Exercise description:
Below are records; reproduce exactly the lines from the one that has "of human hepatocellular" through the one that has "seminiferous ducts exhibit", ends included, and nothing more.

Collected data:
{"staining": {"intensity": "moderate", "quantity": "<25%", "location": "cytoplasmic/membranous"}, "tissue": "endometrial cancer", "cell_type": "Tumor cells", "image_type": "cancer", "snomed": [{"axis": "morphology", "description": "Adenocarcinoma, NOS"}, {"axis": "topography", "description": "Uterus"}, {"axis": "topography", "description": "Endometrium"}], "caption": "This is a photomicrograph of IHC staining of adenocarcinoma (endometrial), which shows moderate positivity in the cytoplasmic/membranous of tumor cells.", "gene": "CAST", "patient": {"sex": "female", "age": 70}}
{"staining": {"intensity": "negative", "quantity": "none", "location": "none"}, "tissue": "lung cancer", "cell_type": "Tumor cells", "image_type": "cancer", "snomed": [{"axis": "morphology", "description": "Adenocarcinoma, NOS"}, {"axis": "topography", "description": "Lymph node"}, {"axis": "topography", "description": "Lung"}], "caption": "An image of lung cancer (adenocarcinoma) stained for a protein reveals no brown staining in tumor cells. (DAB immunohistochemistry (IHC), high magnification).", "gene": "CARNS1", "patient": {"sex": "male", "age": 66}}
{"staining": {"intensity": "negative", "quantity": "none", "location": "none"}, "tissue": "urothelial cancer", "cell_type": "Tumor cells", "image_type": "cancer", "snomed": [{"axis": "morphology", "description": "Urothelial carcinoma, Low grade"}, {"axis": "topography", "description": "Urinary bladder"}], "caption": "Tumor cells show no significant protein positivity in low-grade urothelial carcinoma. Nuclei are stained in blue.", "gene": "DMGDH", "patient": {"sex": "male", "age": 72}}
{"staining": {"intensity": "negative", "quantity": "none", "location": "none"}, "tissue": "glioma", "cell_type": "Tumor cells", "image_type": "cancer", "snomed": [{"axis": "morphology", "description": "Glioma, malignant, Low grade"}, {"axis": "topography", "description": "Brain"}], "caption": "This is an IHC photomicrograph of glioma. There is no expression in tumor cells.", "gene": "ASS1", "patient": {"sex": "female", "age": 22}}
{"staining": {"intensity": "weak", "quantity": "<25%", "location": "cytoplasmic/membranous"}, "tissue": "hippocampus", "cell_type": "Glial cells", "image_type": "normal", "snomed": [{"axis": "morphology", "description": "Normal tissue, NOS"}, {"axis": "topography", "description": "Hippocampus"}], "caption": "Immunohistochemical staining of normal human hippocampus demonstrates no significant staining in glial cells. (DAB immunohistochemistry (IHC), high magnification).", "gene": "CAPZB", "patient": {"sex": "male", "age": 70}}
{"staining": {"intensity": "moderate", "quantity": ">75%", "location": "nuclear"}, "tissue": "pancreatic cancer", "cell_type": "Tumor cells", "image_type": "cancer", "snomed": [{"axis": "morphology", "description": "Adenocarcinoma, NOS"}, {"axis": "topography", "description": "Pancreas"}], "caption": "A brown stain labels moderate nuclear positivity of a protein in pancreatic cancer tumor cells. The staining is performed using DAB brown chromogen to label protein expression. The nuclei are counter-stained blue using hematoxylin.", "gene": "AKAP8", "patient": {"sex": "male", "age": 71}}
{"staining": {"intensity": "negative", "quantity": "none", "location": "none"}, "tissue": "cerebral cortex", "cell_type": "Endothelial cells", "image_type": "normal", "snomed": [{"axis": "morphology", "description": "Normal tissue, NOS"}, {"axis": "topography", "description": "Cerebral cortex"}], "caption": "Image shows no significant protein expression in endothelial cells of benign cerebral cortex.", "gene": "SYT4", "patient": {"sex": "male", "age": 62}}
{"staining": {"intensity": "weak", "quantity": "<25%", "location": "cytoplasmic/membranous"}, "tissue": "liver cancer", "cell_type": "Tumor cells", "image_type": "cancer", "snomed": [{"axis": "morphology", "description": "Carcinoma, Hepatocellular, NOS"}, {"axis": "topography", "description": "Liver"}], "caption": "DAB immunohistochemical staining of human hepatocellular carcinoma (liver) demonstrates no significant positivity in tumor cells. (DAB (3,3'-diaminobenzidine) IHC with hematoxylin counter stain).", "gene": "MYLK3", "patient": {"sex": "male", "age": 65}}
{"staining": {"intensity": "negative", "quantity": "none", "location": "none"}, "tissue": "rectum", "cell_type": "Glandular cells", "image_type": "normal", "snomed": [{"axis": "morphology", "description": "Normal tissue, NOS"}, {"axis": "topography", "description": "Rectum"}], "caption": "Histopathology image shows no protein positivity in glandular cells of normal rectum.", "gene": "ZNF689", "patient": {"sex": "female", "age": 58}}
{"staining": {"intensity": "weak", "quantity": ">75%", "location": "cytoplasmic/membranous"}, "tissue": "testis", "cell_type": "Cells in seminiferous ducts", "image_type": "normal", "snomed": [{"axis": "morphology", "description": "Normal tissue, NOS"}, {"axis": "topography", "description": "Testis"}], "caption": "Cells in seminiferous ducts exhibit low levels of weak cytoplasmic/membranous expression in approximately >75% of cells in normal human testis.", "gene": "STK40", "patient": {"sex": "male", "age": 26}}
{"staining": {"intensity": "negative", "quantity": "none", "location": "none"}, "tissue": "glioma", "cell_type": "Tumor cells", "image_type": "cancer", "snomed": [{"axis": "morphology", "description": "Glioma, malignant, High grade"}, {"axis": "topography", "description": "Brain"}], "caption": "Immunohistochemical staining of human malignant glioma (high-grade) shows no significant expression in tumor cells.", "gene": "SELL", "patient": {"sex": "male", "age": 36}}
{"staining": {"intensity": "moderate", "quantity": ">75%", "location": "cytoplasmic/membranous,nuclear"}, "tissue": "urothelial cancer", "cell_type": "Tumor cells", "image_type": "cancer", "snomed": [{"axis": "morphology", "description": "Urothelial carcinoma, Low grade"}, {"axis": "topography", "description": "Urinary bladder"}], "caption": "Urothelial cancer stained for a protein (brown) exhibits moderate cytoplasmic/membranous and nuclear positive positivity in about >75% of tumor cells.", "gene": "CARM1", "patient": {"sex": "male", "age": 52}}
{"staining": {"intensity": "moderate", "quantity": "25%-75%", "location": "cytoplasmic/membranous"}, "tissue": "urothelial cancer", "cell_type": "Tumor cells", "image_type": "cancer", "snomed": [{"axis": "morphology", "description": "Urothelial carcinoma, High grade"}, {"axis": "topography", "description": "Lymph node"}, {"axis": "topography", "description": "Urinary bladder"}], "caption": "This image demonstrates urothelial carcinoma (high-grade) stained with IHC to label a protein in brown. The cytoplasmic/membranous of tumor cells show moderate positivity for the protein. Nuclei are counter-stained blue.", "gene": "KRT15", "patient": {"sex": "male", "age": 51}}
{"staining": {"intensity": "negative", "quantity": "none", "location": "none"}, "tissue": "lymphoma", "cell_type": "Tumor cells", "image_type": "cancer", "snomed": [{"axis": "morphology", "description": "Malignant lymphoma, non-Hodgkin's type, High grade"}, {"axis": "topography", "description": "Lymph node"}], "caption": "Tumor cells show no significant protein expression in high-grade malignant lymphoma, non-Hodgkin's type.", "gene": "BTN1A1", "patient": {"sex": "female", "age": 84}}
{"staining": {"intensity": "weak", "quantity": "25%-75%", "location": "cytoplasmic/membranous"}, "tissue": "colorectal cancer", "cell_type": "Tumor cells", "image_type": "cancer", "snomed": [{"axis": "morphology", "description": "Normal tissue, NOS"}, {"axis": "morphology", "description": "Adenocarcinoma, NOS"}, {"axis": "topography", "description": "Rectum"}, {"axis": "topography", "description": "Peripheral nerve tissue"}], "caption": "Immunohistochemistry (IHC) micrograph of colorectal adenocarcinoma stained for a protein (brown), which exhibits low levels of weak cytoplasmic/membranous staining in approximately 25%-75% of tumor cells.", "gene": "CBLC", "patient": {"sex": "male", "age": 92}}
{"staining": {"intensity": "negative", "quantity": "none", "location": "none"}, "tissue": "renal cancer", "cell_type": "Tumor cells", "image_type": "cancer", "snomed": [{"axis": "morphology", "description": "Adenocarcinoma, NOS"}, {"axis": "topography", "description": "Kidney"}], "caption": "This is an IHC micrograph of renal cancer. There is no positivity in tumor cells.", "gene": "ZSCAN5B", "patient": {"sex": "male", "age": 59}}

Output for this task:
{"staining": {"intensity": "weak", "quantity": "<25%", "location": "cytoplasmic/membranous"}, "tissue": "liver cancer", "cell_type": "Tumor cells", "image_type": "cancer", "snomed": [{"axis": "morphology", "description": "Carcinoma, Hepatocellular, NOS"}, {"axis": "topography", "description": "Liver"}], "caption": "DAB immunohistochemical staining of human hepatocellular carcinoma (liver) demonstrates no significant positivity in tumor cells. (DAB (3,3'-diaminobenzidine) IHC with hematoxylin counter stain).", "gene": "MYLK3", "patient": {"sex": "male", "age": 65}}
{"staining": {"intensity": "negative", "quantity": "none", "location": "none"}, "tissue": "rectum", "cell_type": "Glandular cells", "image_type": "normal", "snomed": [{"axis": "morphology", "description": "Normal tissue, NOS"}, {"axis": "topography", "description": "Rectum"}], "caption": "Histopathology image shows no protein positivity in glandular cells of normal rectum.", "gene": "ZNF689", "patient": {"sex": "female", "age": 58}}
{"staining": {"intensity": "weak", "quantity": ">75%", "location": "cytoplasmic/membranous"}, "tissue": "testis", "cell_type": "Cells in seminiferous ducts", "image_type": "normal", "snomed": [{"axis": "morphology", "description": "Normal tissue, NOS"}, {"axis": "topography", "description": "Testis"}], "caption": "Cells in seminiferous ducts exhibit low levels of weak cytoplasmic/membranous expression in approximately >75% of cells in normal human testis.", "gene": "STK40", "patient": {"sex": "male", "age": 26}}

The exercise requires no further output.